The first one is GORGEOUS, he looks like a puma (cougar), what breed is he/she?


----------



## cushman350 (Mar 16, 2011)

She was found at a stop sign at midnight. Kind, ?. We call her Squirrelly Girl because she reminds us of a squirrel coloring.


----------



## konstargirl (Feb 4, 2011)

The cats are very cute!! =D I like the first picture.


----------



## swimkris (Jul 17, 2010)

Where would one get these patio "accessories?"


----------



## cushman350 (Mar 16, 2011)

> konstargirl said:
> 
> 
> > The cats are very cute!! =D I like the first picture.


That's Squirrely Girl. She's in the last picture too.


----------



## Susan (Mar 29, 2010)

Great patio and lovely cats...my favorite is the black and white one in the second picture. What's his or her name?


----------



## Heidi n Q (Nov 22, 2006)

cushman350 said:


> She was found at a stop sign at midnight. Kind, ?. We call her Squirrelly Girl because she reminds us of a squirrel coloring.

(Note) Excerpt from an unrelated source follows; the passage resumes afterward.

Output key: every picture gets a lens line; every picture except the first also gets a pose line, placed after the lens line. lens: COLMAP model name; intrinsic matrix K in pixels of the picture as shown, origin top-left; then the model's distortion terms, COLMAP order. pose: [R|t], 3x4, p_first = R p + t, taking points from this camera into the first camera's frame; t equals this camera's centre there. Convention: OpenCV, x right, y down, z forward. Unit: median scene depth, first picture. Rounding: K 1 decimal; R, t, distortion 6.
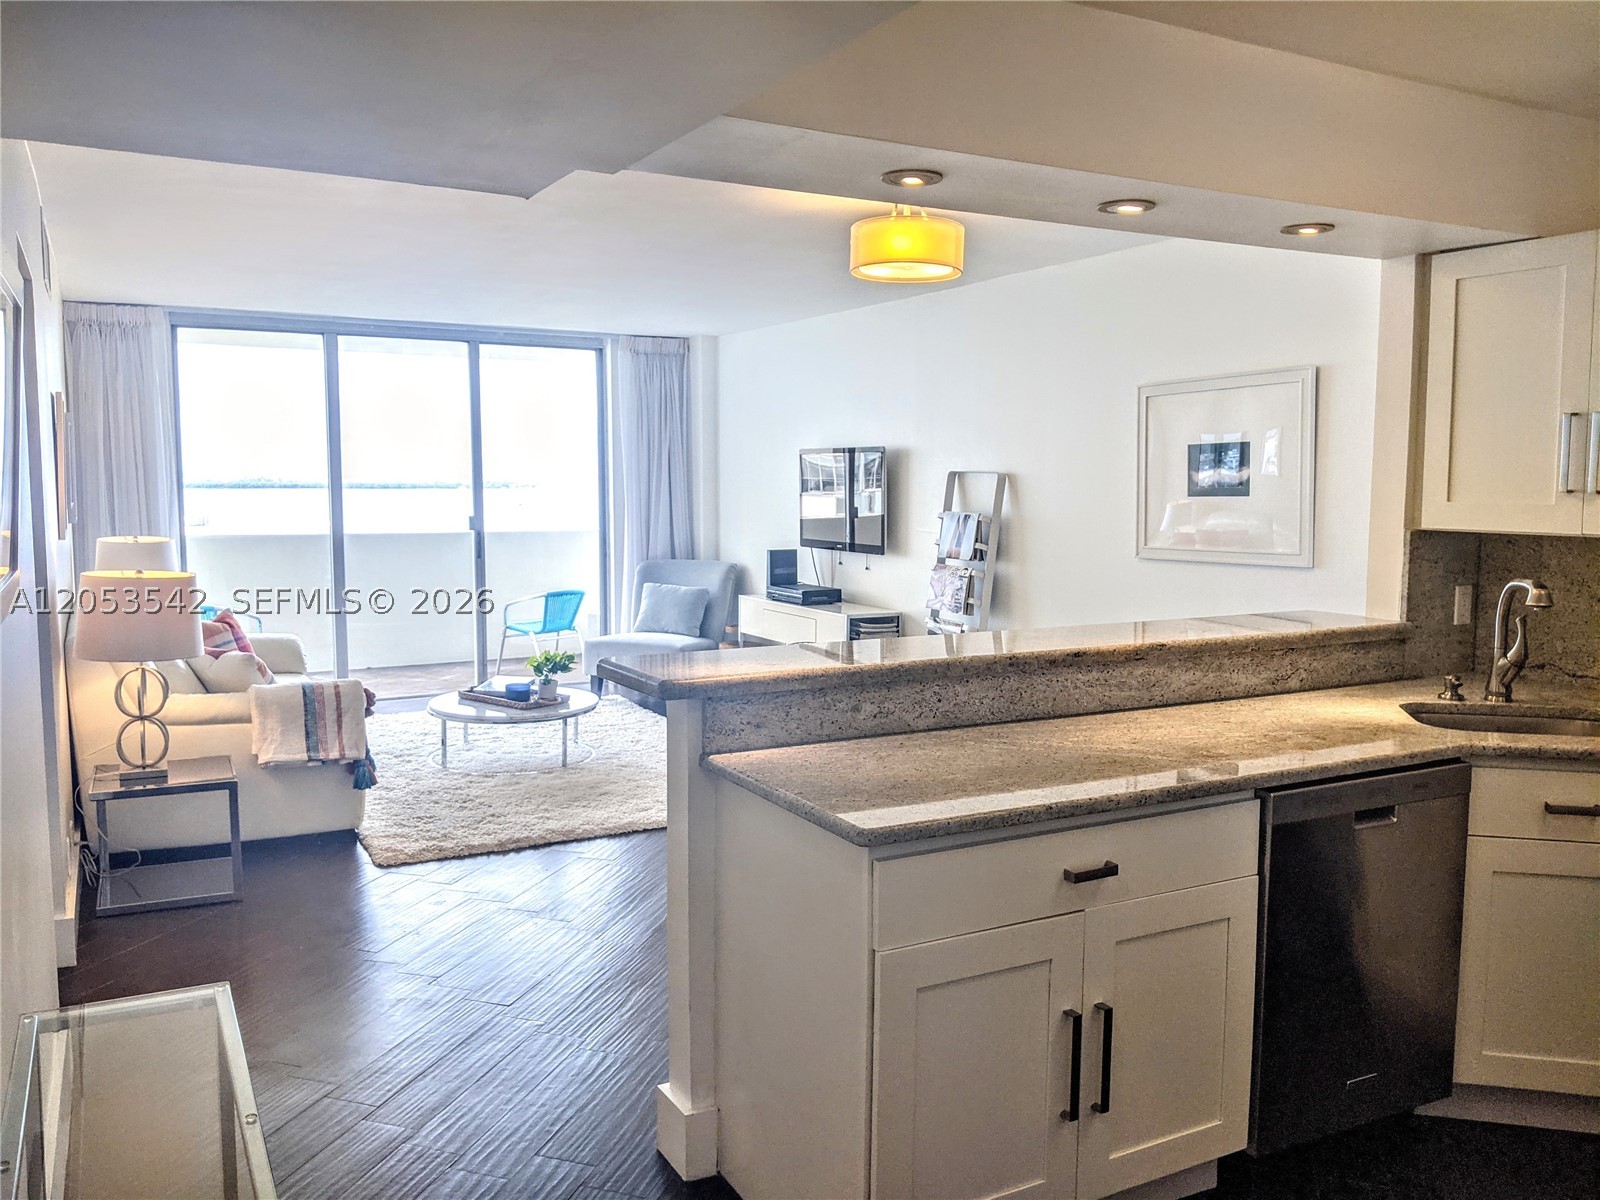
lens RADIAL K [[1283.8, 0, 800.0], [0, 1283.8, 600.0], [0, 0, 1]] dist [0.065761, -0.143989]
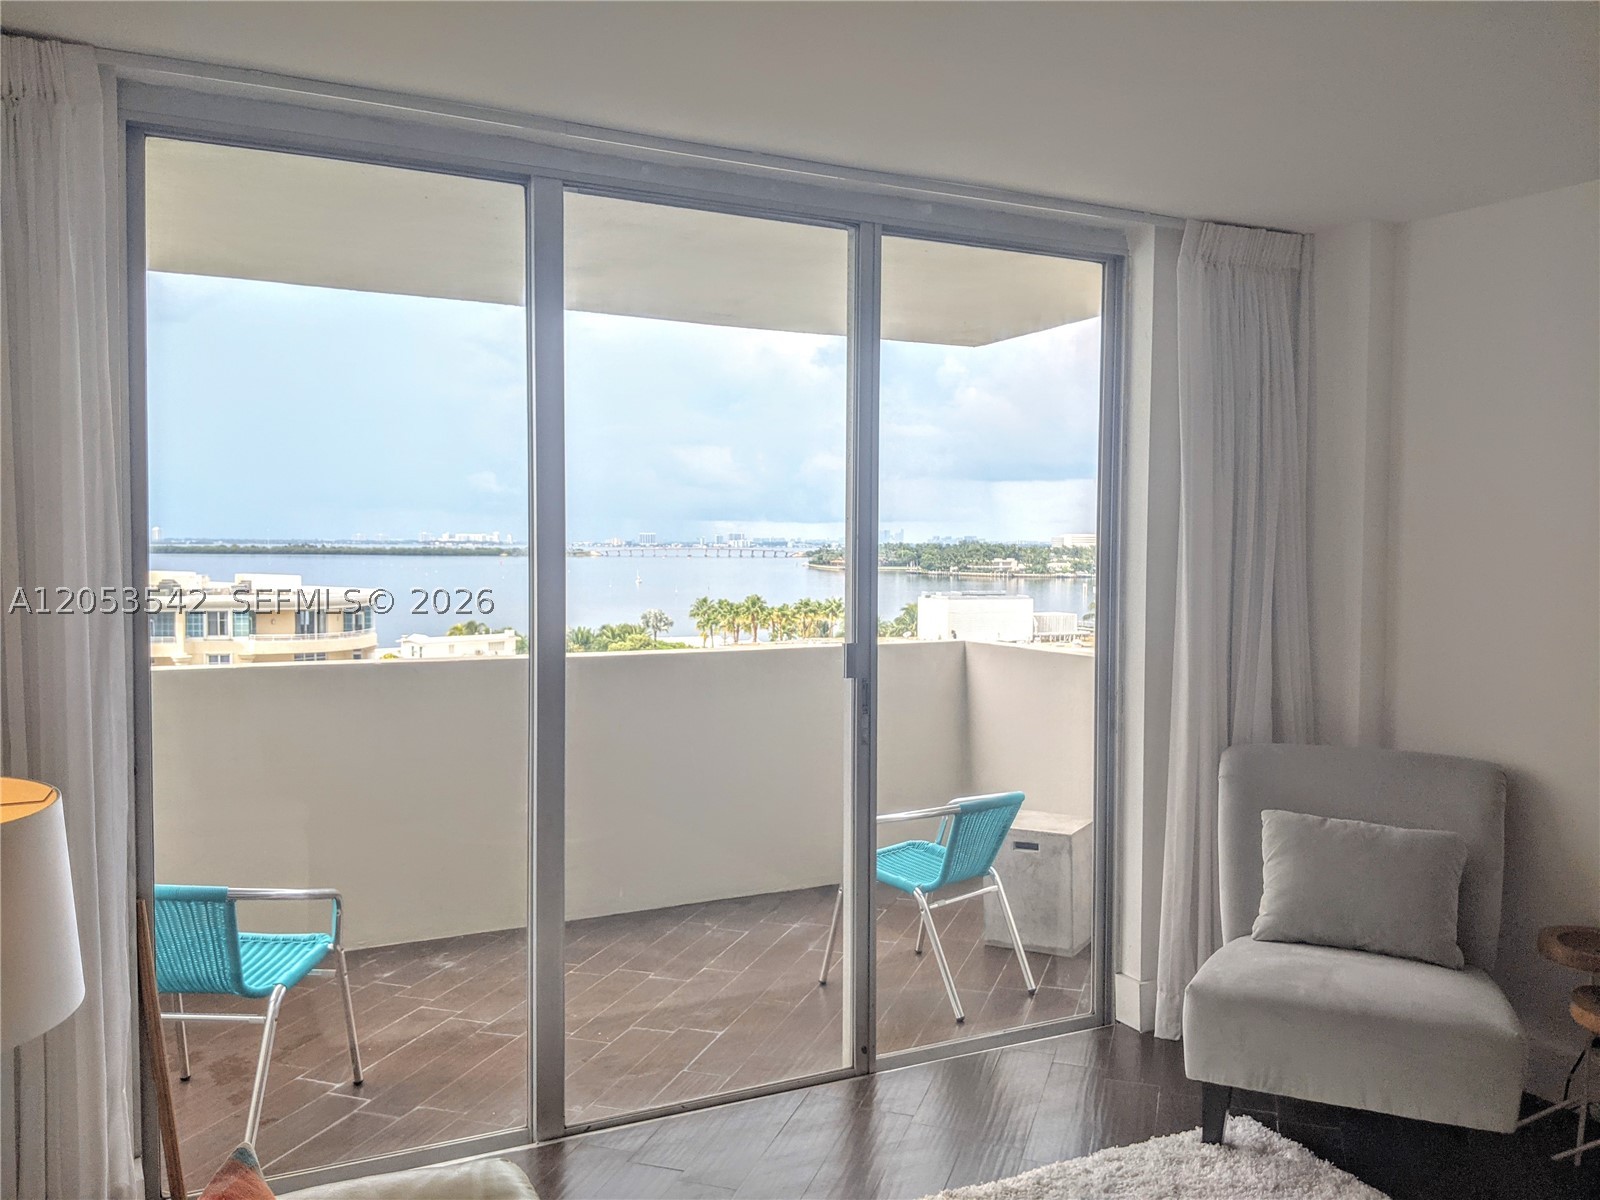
lens RADIAL K [[1283.8, 0, 800.0], [0, 1283.8, 600.0], [0, 0, 1]] dist [0.065761, -0.143989]
pose [[0.998610, 0.002030, -0.052664, -0.252895], [-0.005684, 0.997578, -0.069323, -0.051748], [0.052395, 0.069526, 0.996203, 0.597503]]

 Oh! She's a Ticked Tabby! Ticking is the agouti tabby markings found on Abyssinian kitties. Our domestic kitties can have it, too, though it isn't very common.
I like your 'catio'. I want to create one for our kitties.


----------



## Time Bandit (Aug 17, 2010)

I bet the kitties love hanging out on that patio...what a nice set up for them!  Beautiful cats!


----------



## suwanee (Jan 22, 2011)

What beautiful cats and great pictures. Thanks for letting us meet them.


----------



## cushman350 (Mar 16, 2011)

*Church*



Susan said:


> Great patio and lovely cats...my favorite is the black and white one in the second picture. What's his or her name?


I named her Church, because the white marking between her eyes reminded me of a church steeple. She was the runt of the litter and is still small and very loving and playful.


----------



## love.my.cats (Jan 29, 2009)

Love it! Wish I had something like that for our kitties!


----------



## cushman350 (Mar 16, 2011)

Thanks for in info on Squirrel. I looked online and yes she has the body structure and fur coloring.


----------



## konstargirl (Feb 4, 2011)

^OH wow! That's a very pretty cat. Are you thinking of getting this type of cat?


----------



## cushman350 (Mar 16, 2011)

konstargirl said:


> ^OH wow! That's a very pretty cat. Are you thinking of getting this type of cat?


Just a pure breed of a similiar looking rescued kitten I have. Squirrel.


----------



## cushman350 (Mar 16, 2011)

*Another pic of a younger Squirrel*

Cute, huh?


----------